Using TB you can Batch backup with all apk's (files/apps) and user data. You can do a Batch restore of all apk's and user data or you can do individual files..... There's so much TB will do.

I've heard of Astro, just never used it. I use TB for backup and restore features. For exploring files I use Root Explorer.

Imma send you a PM with a little info I'd rather not share in public.


----------



## eric0668

K thanks

Eric


----------



## eric0668

Ben, please tell me you know a lot about other things. Or that you know others you can ask

I flashed MIUI and demonspeed. Well, no problemo

But there was a problem with the display and it being zero. I thought it was fixed but it was not. My display is O and now I cannot get it back . 

I see nothing. I have no phone

I am using an old Motorola

I am heading to bed, you can text me if u can help walk me thru it. I recall someone sayign you need to be able to flash the hard way without the ROM Managerr...which I don't know how to do.

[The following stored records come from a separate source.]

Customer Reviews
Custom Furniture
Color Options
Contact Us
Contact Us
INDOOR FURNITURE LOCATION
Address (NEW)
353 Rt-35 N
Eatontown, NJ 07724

So again, you can text me, I would wake up 443-570-0291, or I would get the email tomorrowo if u can help or know someone you can ask

Thanks again
Eric


----------



## eric0668

Hi Ben. Btw, how old are you. you seem to know a lot..

I eventually got the ROM MIUI flashed. I thought I bricked my phone. It is awesome.

Sort of. I can get my apps in a folder and create an app drawer. And as far as I know most apps work

BUT the widgets dont

MLB 11 ... sticks on "loading"
Beautiful Widgets ... wont show the opaque clocks
Widgets 4x2 won't load at all
The Calendar wont show anything
Calendar Pad, which is what I use, wont show up. It lets me delete it, so it is there, but no lines

Can you help..or since u seem to know a lot, can you ask a friend.. Maybe someone on Xda?

Thanks so much. I really need your help still
YOu helped me. I totally used Titanium, had to event tho I used batch, do each app separately. BUT IT WORKED

Please get back
Eric


----------